In opposition, Rao's affidavit failed to raise a triable issue of fact. Specifically, Rao averred only that Indal and the plaintiff's president, Rodolfo Amarain, "made false representations about the [subject property's] income and expenses," and that Rao "purchased the [subject property] and assumed [Indal's] mortgage based upon [Amarain's and Indal's] false representations about the income and expenses regarding the [subject property]." These self-serving allegations are inconsistent, however, with the terms of the contract of sale entered into between Rao and Indal, which made clear that Rao had an opportunity to inspect and investigate the subject property and was "entering into this contract based solely upon such inspection and investigation and not upon any information, data, statements or representations, written or oral, as to the physical conditions, state of repair, use, cost of operation or any other matter related to the [subject property]." In any event, the alleged misrepresentations complained of were specific to the subject property and, thus, do not constitute consumer-oriented conduct falling within the ambit of General Business Law § 349 (see Yellow Book Sales & Distrib. Co., Inc. v. Hillside Van Lines, Inc., 98 A.D.3d 663, 665, 950 N.Y.S.2d 151 ; Canario v. Gunn, 300 A.D.2d 332, 333, 751 N.Y.S.2d 310 ). Therefore, we agree with the Supreme Court's determination to grant that branch of the plaintiff's motion which was for summary judgment dismissing the counterclaim.In light of our determination, that branch of Rao's cross motion which was to consolidate this action with the 107–05 action is no longer academic. Since the instant record is insufficient to allow us to make an informed determination in the first instance, we remit the matter to the Supreme Court, Queens County, for a determination on the merits of that branch of the cross motion.
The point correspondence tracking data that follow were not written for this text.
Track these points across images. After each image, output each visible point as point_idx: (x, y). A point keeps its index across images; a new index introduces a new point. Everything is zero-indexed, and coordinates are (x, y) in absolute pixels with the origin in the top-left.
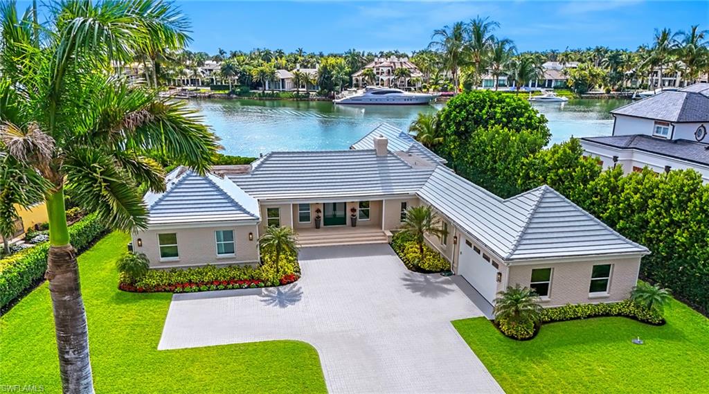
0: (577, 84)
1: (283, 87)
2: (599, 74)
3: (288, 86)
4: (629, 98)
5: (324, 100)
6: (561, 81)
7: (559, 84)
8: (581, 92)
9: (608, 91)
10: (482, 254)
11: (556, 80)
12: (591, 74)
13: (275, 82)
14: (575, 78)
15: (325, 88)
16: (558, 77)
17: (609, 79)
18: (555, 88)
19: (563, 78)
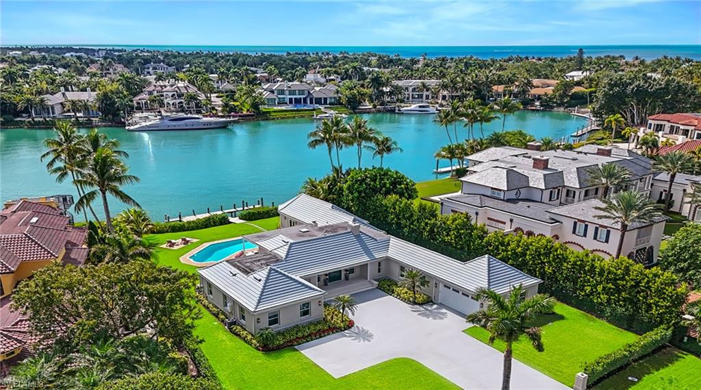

Rao's remaining contentions either are without merit or need not be reached in light of our determination.
DECISION & ORDER ON MOTION
Motion by the respondent, inter alia, to strike the appellant's brief on an appeal from an order and judgment of foreclosure and sale (one paper) of the Supreme Court, Queens County, entered June 8, 2016, on the ground that it refers to matter dehors the record. By decision and order on motion of this Court dated May 4, 2017, that branch of the motion which is to strike the appellant's brief was held in abeyance and referred to the panel of Justices hearing the appeal for determination upon the argument or submission thereof.
Upon the papers filed in support of the motion and the papers filed in opposition thereto, and upon the submission of the appeal, it is
ORDERED that the branch of the motion which is to strike the appellant's brief on the ground that it refers to matter dehors the record is granted to the extent that Points I, III(A)-(C) and (E)-(P), IV, and V are stricken and have not been considered in the determination of the appeal, and that branch of the motion is otherwise denied.
CHAMBERS, J.P., HINDS–RADIX, DUFFY and LASALLE, JJ., concur.